2

Puterman defines an ergodic MDP as

if the transition matrix corresponding to every deterministic stationary policy consists of a single recurrent class.

If the transition matrix is recurrent, it means that there is one aperiodic communicating class of states (the whole states space).

However, this definition seems extremely restricting because of "aperiodic".

Consider a simple chainworld where every state is connected to every state. The whole state space is communicate. I could make a policy that always goes to one state (say X) and stays there forever. For example, the policy would induce the following trajectory: A, B, C, X, X, X, ... Clearly, I am visiting A, B, C once, but only X is recurrent.

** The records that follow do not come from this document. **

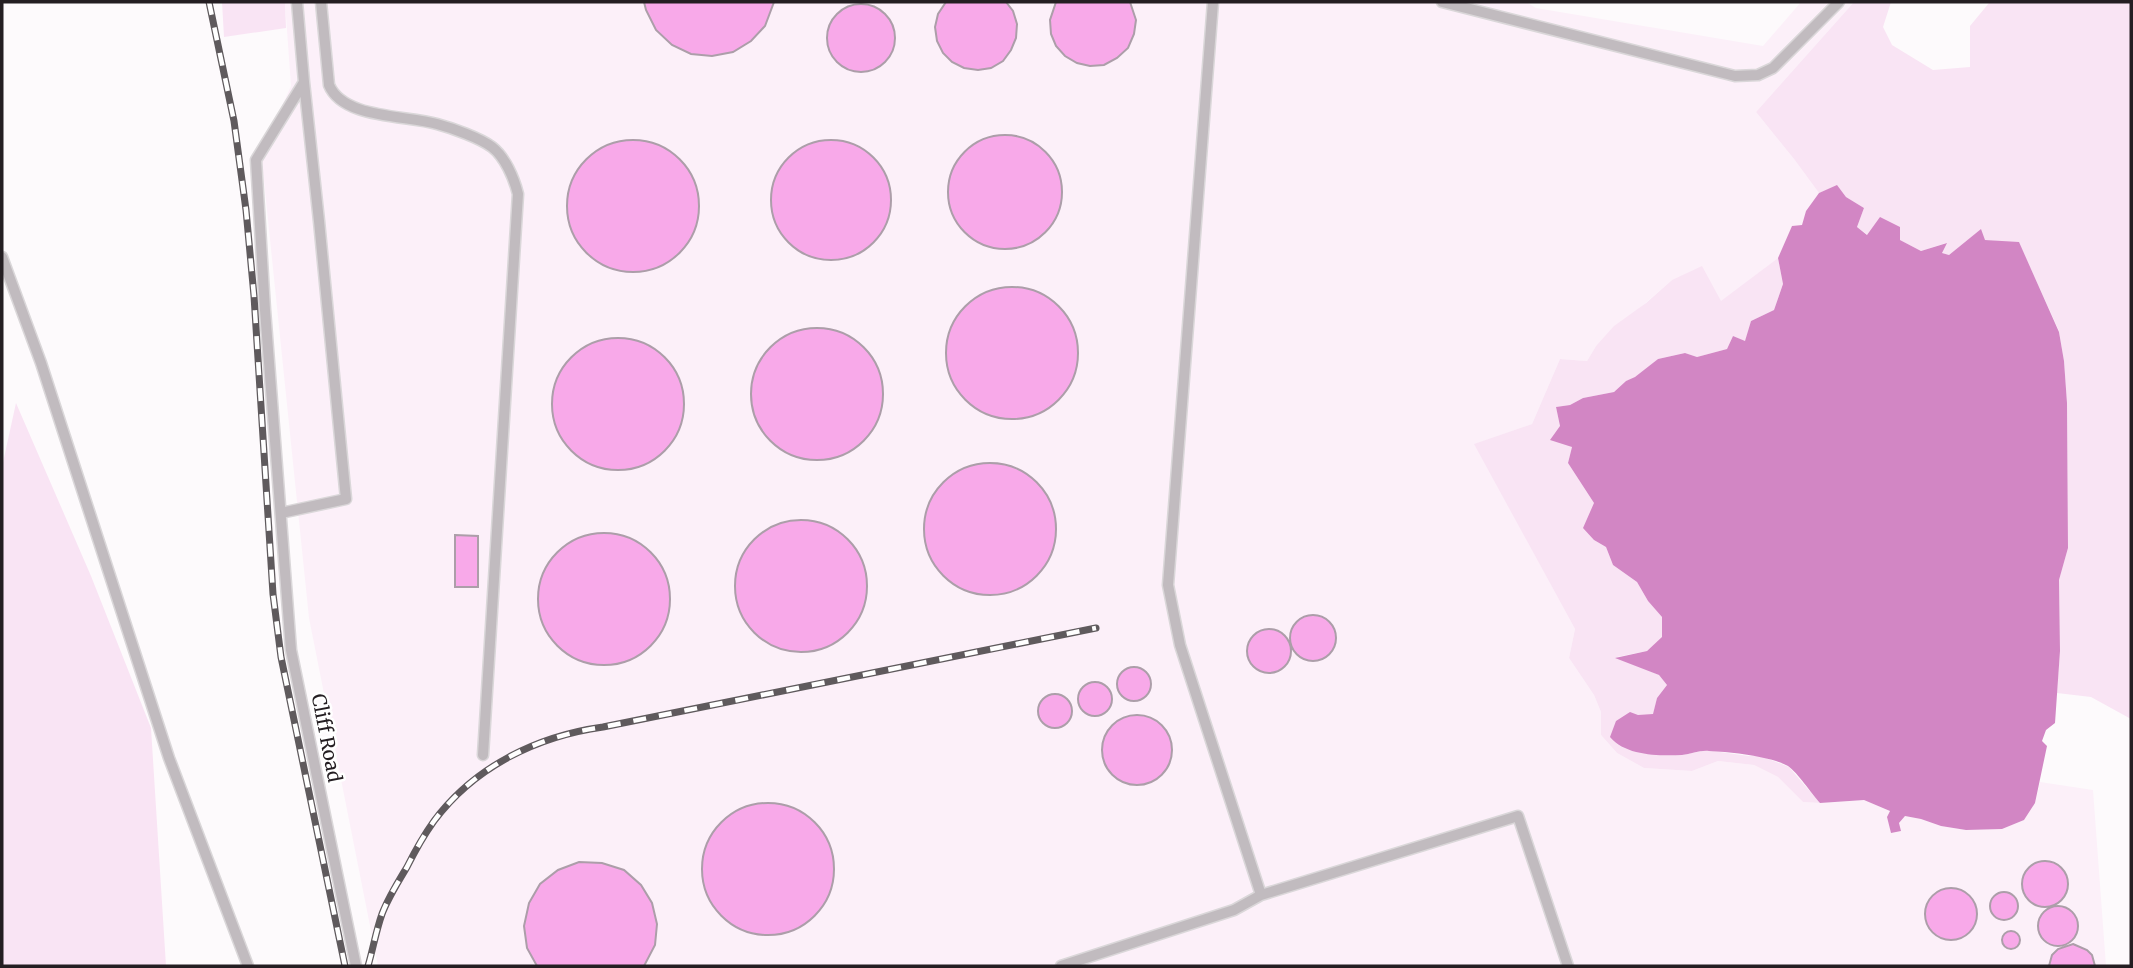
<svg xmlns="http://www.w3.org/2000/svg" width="2133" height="968" viewBox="0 0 2133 968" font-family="Merriweather,serif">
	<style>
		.built { fill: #fcf0f9 }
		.green { fill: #f9e4f4 }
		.water { fill: #d286c4 }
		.building { fill: #f8a9e9; stroke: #ac9ea9; stroke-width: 2 }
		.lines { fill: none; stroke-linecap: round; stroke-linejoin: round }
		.service-casing { stroke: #dad7d9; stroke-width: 13 }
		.service { stroke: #c1bbbf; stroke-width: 10 }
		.rail-casing { stroke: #5f5a5d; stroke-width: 7 }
		.rail { stroke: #fff; stroke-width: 4.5; stroke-dasharray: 13; stroke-linecap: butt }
		.labels { text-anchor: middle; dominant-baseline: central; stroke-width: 5; stroke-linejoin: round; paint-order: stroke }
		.street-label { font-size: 19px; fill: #241e22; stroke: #fff }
	</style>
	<rect width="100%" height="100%" fill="#fdfafc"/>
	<!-- built -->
	<path class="built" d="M285 2H1526L1536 8 1763 46 1801 2H1854L1756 112 1794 159 1819 193 1806 211 1802 225 1792 226 1778 258 1721 302 1672 280 1596 346 1587 361 1560 359 1532 424 1475 444 1575 629 1569 658 1594 695 1601 712V735L1617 753 1644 768 1692 771 1718 761 1754 765 1778 777 1803 802 1820 803 1864 800 1890 811 1887 817 1891 833 1905 816 1921 819 1941 826 1966 830 2002 829 2024 820 2035 803 2040 782 2093 790 2106 966H378L309 618 261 152 291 86Z"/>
	<!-- green -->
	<path class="green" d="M222 2H285L286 28 224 37Z
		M1854 2H1891L1883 27 1892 45 1933 70 1970 67V26L1989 3 2131 2V719L2091 697 2057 693 2060 651 2059 580 2068 548 2067 403 2064 361 2059 331 2019 243 1984 240 1980 230 1949 255 1942 253 1946 243 1921 251 1900 240 1868 235 1857 227 1864 208 1846 197 1837 186 1819 193 1794 159 1756 112Z
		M1778 258 1783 284 1774 310 1751 321 1745 342 1733 336 1727 349 1697 357 1685 353 1658 359 1635 378 1626 381 1614 392 1583 398 1570 405 1556 407 1560 426 1572 447 1568 463 1594 503V540L1606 547 1613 565 1637 582 1648 601 1662 617 1663 637 1647 651 1617 657 1659 675 1667 685 1657 698 1653 715H1638L1682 755 1706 750 1749 756 1759 755 1789 767 1820 803 1803 802 1778 777 1754 765 1718 761 1692 771 1644 768 1617 753 1601 735V712L1594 695 1569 658 1575 629 1474 444 1532 424 1560 359 1587 361 1596 346 1614 326 1646 303 1672 280 1702 266 1721 301Z
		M16 403 91 576 151 728 166 966H2V467Z"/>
	<!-- water -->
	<path class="water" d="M1837 185 1846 197 1864 208 1857 227 1867 235 1880 217 1900 227V240L1921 251 1947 243 1942 253 1949 255 1981 229 1985 240 2019 242 2059 332 2064 361 2067 403 2068 548 2059 580 2060 651 2055 723 2046 730 2042 741 2047 746 2035 803 2024 820 2002 829 1966 830 1941 826 1921 819 1905 816 1899 823 1901 831 1891 833 1887 817 1890 811 1864 800 1820 803C1811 793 1798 773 1788 766 1770 756 1730 752 1709 751 1700 750 1691 754 1682 755 1659 756 1626 756 1610 737L1616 721 1630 712 1638 715 1653 714 1657 698 1667 685 1659 675 1615 658 1647 651 1662 637V617L1648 601 1637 582 1613 565 1606 547 1594 540 1583 528 1594 503 1568 463 1572 447 1550 440 1560 426 1556 407 1570 405 1583 398 1614 392 1626 381 1635 377 1658 359 1685 353 1697 357 1727 349 1733 336 1745 341 1751 321 1774 310 1783 284 1778 258 1792 226 1802 225 1806 211 1819 193Z"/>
	<!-- building -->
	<path class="building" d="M644 2H774L765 26 751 41 733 52 712 56 691 54 672 45 656 30 646 10Z
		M946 2H1006L1013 11 1017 24 1016 38 1011 50 1003 61 991 68 978 70 964 68 952 62 943 53 937 41 935 27 938 14Z
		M1056 2H1130L1136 20 1134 34 1128 48 1117 58 1104 65 1090 66 1077 63 1065 56 1056 46 1051 34 1050 20Z
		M827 38a34 34 0 1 1 68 0a34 34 0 1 1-68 0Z
		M948 192a57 57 0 1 1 114 0a57 57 0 1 1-114 0Z
		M771 200a60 60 0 1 1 120 0a60 60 0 1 1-120 0Z
		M567 206a66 66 0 1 1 132 0a66 66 0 1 1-132 0Z
		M946 353a66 66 0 1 1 132 0a66 66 0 1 1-132 0Z
		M751 394a66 66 0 1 1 132 0a66 66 0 1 1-132 0Z
		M552 404a66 66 0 1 1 132 0a66 66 0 1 1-132 0Z
		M924 529a66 66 0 1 1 132 0a66 66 0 1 1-132 0Z
		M735 586a66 66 0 1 1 132 0a66 66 0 1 1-132 0Z
		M538 599a66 66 0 1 1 132 0a66 66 0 1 1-132 0Z
		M455 535 478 536V587H455Z
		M1290 638a23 23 0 1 1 46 0a23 23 0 1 1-46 0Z
		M1247 651a22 22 0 1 1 44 0a22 22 0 1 1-44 0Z
		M1117 684a17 17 0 1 1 34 0a17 17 0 1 1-34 0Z
		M1078 699a17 17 0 1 1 34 0a17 17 0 1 1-34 0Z
		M1038 711a17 17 0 1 1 34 0a17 17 0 1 1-34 0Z
		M1102 750a35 35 0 1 1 70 0a35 35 0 1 1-70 0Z
		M702 869a66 66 0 1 1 132 0a66 66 0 1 1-132 0Z
		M2022 884a23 23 0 1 1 46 0a23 23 0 1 1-46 0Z
		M579 862 602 863 624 870 641 885 652 903 657 924 655 945 644 966H537L527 948 524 926 529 903 540 884 558 870Z
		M1925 914a26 26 0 1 1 52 0a26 26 0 1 1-52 0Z
		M1990 906a14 14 0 1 1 28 0a14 14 0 1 1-28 0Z
		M2038 926a20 20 0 1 1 40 0a20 20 0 1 1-40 0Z
		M2002 940a9 9 0 1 1 18 0a9 9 0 1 1-18 0Z
		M2073 944 2087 950 2092 955 2095 966H2049L2052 955 2058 949Z"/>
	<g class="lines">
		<defs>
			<path id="service" d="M297 2 304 82 256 160 265 310 291 650 356 966
				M321 2 329 85C343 119 406 115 437 124 452 128 480 138 492 147 505 157 514 178 518 194L483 755
				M1213 2 1168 585 1180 645 1261 895 1518 816 1568 966
				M1442 2 1735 76 1758 75 1773 68 1839 2
				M2 257 41 363 169 758 248 966
				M281 513 346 499 319 221 304 82
				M1061 966 1234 910 1261 895"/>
		</defs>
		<!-- service casing -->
		<use href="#service" class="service-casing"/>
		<!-- service -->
		<use href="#service" class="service"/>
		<defs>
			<path id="rail" d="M209 2 234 121 246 210 254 296 273 594 281 657 345 966
				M368 966C373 949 376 931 382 914 388 898 398 882 407 867 415 851 424 835 434 821 475 766 538 736 603 727L1096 628"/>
		</defs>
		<!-- rail casing -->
		<use href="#rail" class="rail-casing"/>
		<!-- rail -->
		<use href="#rail" class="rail"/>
	</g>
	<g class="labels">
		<!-- street labels -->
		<g class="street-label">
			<text transform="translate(327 738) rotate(79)">Cliff Road</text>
		</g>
	</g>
	<!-- border -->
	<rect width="2133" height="968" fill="none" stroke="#241e22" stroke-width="7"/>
</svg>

Am I interpreting the definition wrong? Should I consider only states visited in the limit? I.e., according to the stationary state distribution?

Am I being correct assuming that the transition matrix is $P = \sum_a \mathcal{P}(s' | s, a) \pi(a|s)$ where $\mathcal{P}$ is the MDP dynamics matrix and $\pi$ is the policy?

I found this related question but I didn't understand the answer.

This question is also related but does not seem to address my concern about "aperiodic".

Simon
  • 263
  • 1
  • 8

1 Answers1

2

The apparent issue here is that you are interpreting every visited state in a trajectory as part of the recurrent class which is incorrect. Only the limit behavior of the policy matters, which is described by the stationary distribution induced by the policy. Your MDP transition matrix is fine but the states that form the recurrent class are those that can be visited infinitely often under the stationary policy and satisfy the stationary state distribution.

Finally you are correct that aperiodicity is restrictive, and aperiodicity is defined per state within the recurrent class of the transition matrix and ergodicity of the whole chain requires all states are aperiodic with finite mean recurrence time.

cinch
  • 11,000
  • 3
  • 8
  • 17